The Emperor having desired me to come to him this morning after breakfast, I found him in his morning-gown lying on his sofa. The conversation led him to ask me what I was reading at this moment. I replied that it was one of the most notorious and scurrilous libels published against him, and I quoted to him upon the spot some of its most abominable stories. He laughed heartily at them, and desired to see the work. I sent for it, and we went over it together. In passing from one horrid calumny to another, he exclaimed, “Jesus!” crossing himself repeatedly—a custom which I have perceived to be familiar with him, in his little friendly circle, whenever he meets with monstrous, impudent, cynical assertions, which excite his indignation and surprise without rousing his anger. As we proceeded, the Emperor analyzed certain facts, and corrected points of which the author might have known something. Sometimes he shrugged up his shoulders out of compassion; at others, he laughed heartily; but he never betrayed the least sign of anger. When he read the article which speaks of his great debaucheries and excesses, the violences and the outrages which he is represented to have committed, he observed that the author, doubtless, wished to make a hero of him in every respect; that he willingly left him to those who had charged him with impotency; that it was for these gentlemen to agree among themselves; adding, merrily, “that every man was not so unlucky as the pleader of Toulouse.” They were in the wrong, however, he continued, to attack him upon the score of morals; him, who, as all the world knew, had so singularly improved them. They could not be ignorant that he was not at all inclined, by nature, to debauchery; and that, moreover, the multiplicity of his affairs would never have allowed him time to indulge in it. When he came to the pages where his mother was described as acting the most disgusting and abject part at Marseilles, he stopped, and repeated several times with an accent of indignation, and something approaching to grief, “Ah! Madame!—Poor Madame!—with her lofty character! if she were to read this!—Great God!”

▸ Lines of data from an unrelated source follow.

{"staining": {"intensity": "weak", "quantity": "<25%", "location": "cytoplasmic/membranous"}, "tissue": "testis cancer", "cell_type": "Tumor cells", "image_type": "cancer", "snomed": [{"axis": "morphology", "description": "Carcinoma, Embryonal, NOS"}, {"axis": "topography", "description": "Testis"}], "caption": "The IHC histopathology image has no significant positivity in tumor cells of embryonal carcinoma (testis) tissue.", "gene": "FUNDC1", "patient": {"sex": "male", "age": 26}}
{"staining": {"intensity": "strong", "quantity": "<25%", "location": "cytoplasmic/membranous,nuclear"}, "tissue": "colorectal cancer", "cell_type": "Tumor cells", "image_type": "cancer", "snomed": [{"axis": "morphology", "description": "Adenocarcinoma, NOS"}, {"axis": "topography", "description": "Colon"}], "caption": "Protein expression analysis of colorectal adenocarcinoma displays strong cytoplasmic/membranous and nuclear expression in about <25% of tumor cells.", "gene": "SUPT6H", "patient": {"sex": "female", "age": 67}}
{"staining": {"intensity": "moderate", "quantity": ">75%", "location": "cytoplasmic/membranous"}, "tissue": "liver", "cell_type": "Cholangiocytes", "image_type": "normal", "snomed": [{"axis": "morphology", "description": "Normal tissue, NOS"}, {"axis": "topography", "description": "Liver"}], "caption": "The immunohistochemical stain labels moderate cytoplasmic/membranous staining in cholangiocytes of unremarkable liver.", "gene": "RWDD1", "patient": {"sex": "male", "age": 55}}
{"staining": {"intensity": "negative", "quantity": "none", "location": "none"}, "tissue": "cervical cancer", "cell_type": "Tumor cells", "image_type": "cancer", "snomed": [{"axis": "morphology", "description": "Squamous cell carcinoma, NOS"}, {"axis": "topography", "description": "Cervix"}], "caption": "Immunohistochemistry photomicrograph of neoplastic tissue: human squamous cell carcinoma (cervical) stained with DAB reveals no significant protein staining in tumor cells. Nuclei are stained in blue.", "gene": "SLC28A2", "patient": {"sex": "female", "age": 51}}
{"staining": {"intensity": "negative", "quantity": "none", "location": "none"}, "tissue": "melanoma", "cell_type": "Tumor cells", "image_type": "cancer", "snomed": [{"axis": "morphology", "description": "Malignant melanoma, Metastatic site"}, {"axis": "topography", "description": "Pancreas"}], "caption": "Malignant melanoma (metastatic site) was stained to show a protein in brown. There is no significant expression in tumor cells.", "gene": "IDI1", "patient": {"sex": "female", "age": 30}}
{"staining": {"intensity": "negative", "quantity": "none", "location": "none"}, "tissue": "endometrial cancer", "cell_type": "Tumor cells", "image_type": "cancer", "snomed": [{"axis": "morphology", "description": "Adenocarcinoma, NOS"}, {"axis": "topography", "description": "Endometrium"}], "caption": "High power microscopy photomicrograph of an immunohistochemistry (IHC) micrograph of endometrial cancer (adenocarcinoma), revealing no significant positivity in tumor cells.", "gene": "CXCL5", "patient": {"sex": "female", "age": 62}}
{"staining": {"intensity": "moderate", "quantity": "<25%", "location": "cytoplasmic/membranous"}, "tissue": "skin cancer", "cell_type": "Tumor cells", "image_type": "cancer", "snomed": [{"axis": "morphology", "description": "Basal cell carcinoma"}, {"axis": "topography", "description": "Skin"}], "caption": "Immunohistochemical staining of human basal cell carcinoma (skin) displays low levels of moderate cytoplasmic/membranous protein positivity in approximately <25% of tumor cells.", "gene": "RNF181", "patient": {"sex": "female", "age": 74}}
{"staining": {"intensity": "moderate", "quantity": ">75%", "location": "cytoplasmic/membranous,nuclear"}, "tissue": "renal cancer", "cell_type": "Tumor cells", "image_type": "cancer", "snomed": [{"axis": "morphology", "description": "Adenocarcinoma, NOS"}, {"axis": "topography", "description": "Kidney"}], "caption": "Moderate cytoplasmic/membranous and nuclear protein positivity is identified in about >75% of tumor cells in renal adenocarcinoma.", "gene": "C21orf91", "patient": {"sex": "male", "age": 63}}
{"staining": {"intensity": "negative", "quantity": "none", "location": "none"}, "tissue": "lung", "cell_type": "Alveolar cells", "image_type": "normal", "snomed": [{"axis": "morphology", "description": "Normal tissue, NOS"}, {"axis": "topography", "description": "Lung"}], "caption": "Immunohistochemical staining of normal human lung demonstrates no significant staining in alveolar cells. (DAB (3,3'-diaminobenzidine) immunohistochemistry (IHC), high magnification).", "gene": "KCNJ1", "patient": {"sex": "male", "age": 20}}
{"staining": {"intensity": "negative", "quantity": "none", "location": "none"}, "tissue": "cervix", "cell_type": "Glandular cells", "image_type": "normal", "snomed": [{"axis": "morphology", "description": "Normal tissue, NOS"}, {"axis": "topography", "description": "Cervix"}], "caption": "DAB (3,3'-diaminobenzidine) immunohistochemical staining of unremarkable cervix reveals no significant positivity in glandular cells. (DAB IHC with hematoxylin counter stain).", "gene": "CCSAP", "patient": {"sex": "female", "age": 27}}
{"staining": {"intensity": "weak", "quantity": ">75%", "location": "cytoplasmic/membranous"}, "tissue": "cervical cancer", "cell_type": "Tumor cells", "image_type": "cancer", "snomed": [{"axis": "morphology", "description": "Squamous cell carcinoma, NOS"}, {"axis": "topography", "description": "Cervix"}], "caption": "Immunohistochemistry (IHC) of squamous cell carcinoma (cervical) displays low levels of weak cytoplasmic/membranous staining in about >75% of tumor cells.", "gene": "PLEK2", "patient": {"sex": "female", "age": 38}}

We thus passed more than two hours, after which he began to dress. Doctor O’Meara was introduced to him: it was the usual hour of his being admitted. “Dottore,” said the Emperor to him in Italian, whilst he was shaving himself, “I have just read one of your fine London productions against me.” The Doctor’s countenance indicated a wish to know what it was. I shewed him the book at a distance; it was himself who had lent it to me: he was disconcerted. “It is a very just remark,” continued the Emperor, “that it is the truth only which gives offence. I have not been angry for a moment; but I have frequently laughed at it.” The Doctor endeavoured to reply, and puzzled himself with high-flown sentences: it was, he said, an infamous, disgusting libel; every body knew it to be such; nobody paid any attention to it: nevertheless, persons might be found who would believe it, from its not having been replied to. “But how can that be helped?” said the Emperor. “If it should enter any one’s head to put in print that I had grown hairy, and walked on all fours, there are people who would believe it, and would say that God had punished me as he did Nebuchadnezzar. And what could I do? There is no remedy in such cases.” The Doctor went away, hardly able to believe the gaiety, the indifference, the good-nature of which he had just been witness: with regard to ourselves, we were now accustomed to it.